Megan Fritts guides us through the changes Large Language Models are making on our conversational skills, expression and content. LLMs (whether ChatGPT, Claude or Gemini) are wildly popular and widely used to lighten our workloads. But what about the effects on our connection with each other? We consider particular desires for more time for conversation (e.g. by reducing women's domestic labour) and more comfort (especially Gen Z). And if LLMs may help us with frictions and overcome isolation, on first dates or in our long term relationships. We then explore concrete changes in the material of conversation -- our speech patterns and memory or "ownership of ideas" -- as well as the potential social consequences, such as equity. Megan offers some cautions as she makes the case that we may want to rethink our usage.

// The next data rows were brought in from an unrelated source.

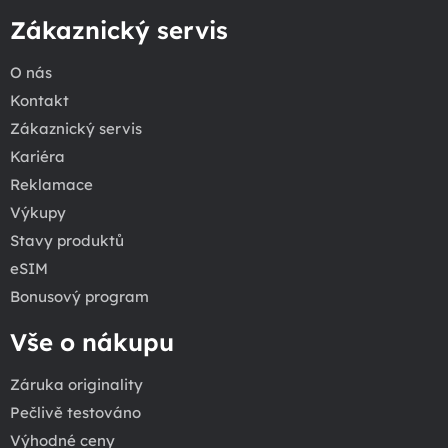
Zákaznický servis
O nás
Kontakt
Zákaznický servis
Kariéra
Reklamace
Výkupy
Stavy produktů
eSIM
Bonusový program
Vše o nákupu
Záruka originality
Pečlivě testováno
Výhodné ceny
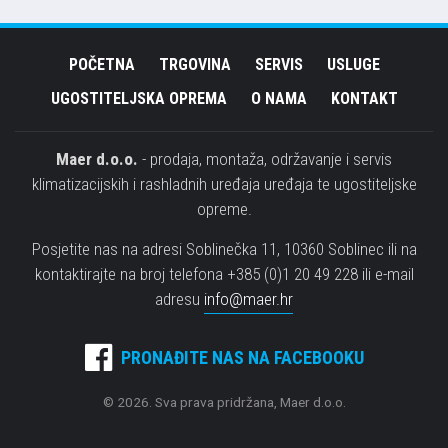
POČETNA
TRGOVINA
SERVIS
USLUGE
UGOSTITELJSKA OPREMA
O NAMA
KONTAKT
Maer d.o.o.
- prodaja, montaža, održavanje i servis
klimatizacijskih i rashladnih uređaja uređaja te ugostiteljske
opreme.
Posjetite nas na adresi Soblinečka 11, 10360 Soblinec ili na
kontaktirajte na broj telefona +385 (0)1 20 49 228 ili e-mail
adresu
info@maer.hr
PRONAĐITE NAS NA FACEBOOKU
© 2026. Sva prava pridržana, Maer d.o.o.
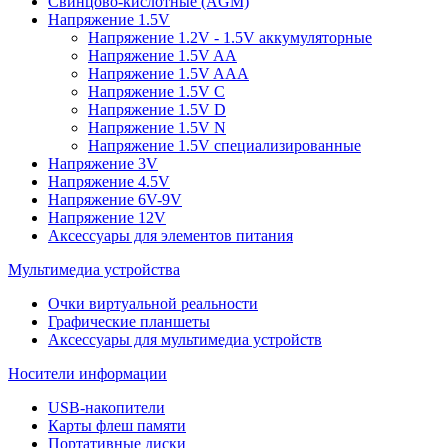
Свинцово-кислотные (AGM)
Напряжение 1.5V
Напряжение 1.2V - 1.5V аккумуляторные
Напряжение 1.5V AA
Напряжение 1.5V AAA
Напряжение 1.5V C
Напряжение 1.5V D
Напряжение 1.5V N
Напряжение 1.5V специализированные
Напряжение 3V
Напряжение 4.5V
Напряжение 6V-9V
Напряжение 12V
Аксессуары для элементов питания
Мультимедиа устройства
Очки виртуальной реальности
Графические планшеты
Аксессуары для мультимедиа устройств
Носители информации
USB-накопители
Карты флеш памяти
Портативные диски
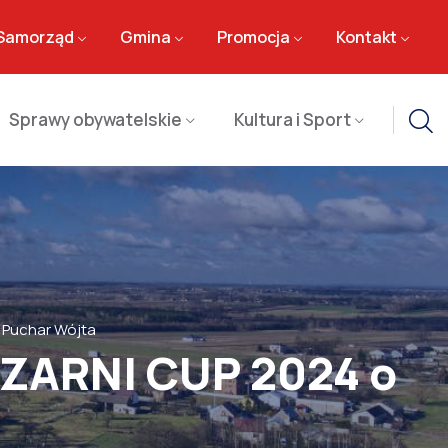
Samorząd
Gmina
Promocja
Kontakt
Sprawy obywatelskie
Kultura i Sport
o Puchar Wójta
 CZARNI CUP 2024 o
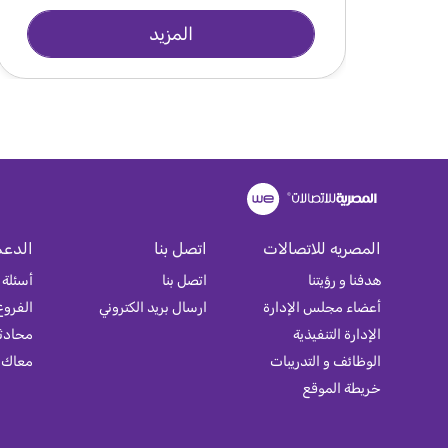
المزيد
المصريه للاتصالات
اتصل بنا
الدعم
هدفنا و رؤيتنا
اتصل بنا
أسئلة 
أعضاء مجلس الإدارة
ارسال بريد الكتروني
الفروع
الإدارة التنفيذية
محادثة
الوظائف و التدريبات
معاك
خريطة الموقع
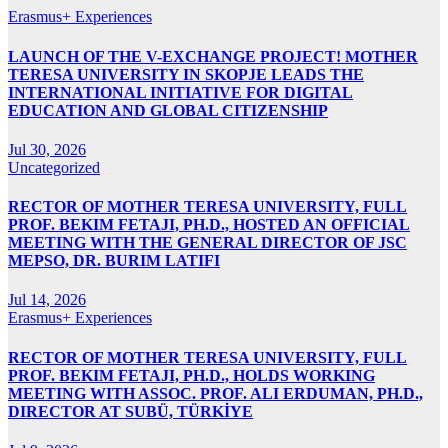
Erasmus+ Experiences
LAUNCH OF THE V-EXCHANGE PROJECT! MOTHER
TERESA UNIVERSITY IN SKOPJE LEADS THE
INTERNATIONAL INITIATIVE FOR DIGITAL
EDUCATION AND GLOBAL CITIZENSHIP
Jul 30, 2026
Uncategorized
RECTOR OF MOTHER TERESA UNIVERSITY, FULL
PROF. BEKIM FETAJI, PH.D., HOSTED AN OFFICIAL
MEETING WITH THE GENERAL DIRECTOR OF JSC
MEPSO, DR. BURIM LATIFI
Jul 14, 2026
Erasmus+ Experiences
RECTOR OF MOTHER TERESA UNIVERSITY, FULL
PROF. BEKIM FETAJI, PH.D., HOLDS WORKING
MEETING WITH ASSOC. PROF. ALI ERDUMAN, PH.D.,
DIRECTOR AT SUBÜ, TÜRKİYE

We refer to Megan Fritts' publications "A Matter of Words," The Point Magazine (May 2025) and https://www.commonsensemedia.org/sites/default/files/research/report/talk-trust-and-trade-offs_2025_web.pdf
Megan recommends... Re-Engineering Humanity, by Brett M. Frischmann and Evan Selinger. A comprehensive look at how emerging technology in general is affecting and undermining human agency.
Megan Fritts is professor of philosophy at University of Arkansas at Little Rock, researching emerging technologies and human flourishing, and co-host of the podcast Philosophy on the Fringes.